◆ **WHAT IS REQUIRED**
Which lines in the listing below contain the word "about"? Report each one in full.
── RECORDS FOR THE TASK ──
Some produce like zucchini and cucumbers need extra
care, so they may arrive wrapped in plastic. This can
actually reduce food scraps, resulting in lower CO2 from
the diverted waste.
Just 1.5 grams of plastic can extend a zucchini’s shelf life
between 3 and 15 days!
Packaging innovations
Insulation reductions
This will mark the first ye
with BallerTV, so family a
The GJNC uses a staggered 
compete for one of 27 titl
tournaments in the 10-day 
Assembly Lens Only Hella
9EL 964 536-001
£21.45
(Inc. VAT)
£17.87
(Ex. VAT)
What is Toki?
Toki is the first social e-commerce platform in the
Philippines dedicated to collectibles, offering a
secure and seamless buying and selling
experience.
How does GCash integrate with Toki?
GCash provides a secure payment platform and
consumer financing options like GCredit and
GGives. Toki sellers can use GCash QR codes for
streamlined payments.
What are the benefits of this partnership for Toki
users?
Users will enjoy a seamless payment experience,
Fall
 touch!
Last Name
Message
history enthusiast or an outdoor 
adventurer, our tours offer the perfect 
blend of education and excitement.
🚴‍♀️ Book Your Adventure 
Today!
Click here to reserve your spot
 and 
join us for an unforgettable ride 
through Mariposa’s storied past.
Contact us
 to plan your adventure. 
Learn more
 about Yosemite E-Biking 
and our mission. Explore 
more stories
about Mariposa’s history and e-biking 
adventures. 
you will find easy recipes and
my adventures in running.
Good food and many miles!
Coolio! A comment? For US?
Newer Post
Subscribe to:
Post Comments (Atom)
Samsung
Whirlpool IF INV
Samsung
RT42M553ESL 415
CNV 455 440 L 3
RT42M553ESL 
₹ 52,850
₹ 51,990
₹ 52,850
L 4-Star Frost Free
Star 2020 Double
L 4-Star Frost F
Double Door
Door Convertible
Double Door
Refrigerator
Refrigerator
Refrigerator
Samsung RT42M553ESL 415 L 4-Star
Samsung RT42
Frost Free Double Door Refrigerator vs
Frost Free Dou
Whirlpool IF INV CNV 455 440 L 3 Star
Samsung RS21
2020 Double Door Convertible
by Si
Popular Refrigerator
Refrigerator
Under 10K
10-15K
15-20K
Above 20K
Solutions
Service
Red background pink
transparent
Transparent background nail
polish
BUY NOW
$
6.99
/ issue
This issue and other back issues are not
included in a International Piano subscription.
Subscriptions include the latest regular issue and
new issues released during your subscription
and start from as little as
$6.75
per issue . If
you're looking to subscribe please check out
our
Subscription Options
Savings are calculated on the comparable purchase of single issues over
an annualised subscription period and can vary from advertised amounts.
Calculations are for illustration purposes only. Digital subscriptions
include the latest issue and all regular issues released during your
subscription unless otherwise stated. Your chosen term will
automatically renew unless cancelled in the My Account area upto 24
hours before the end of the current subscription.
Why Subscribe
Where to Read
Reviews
───
◆ **YOUR RESPONSE**
 about Yosemite E-Biking 
about Mariposa’s history and e-biking 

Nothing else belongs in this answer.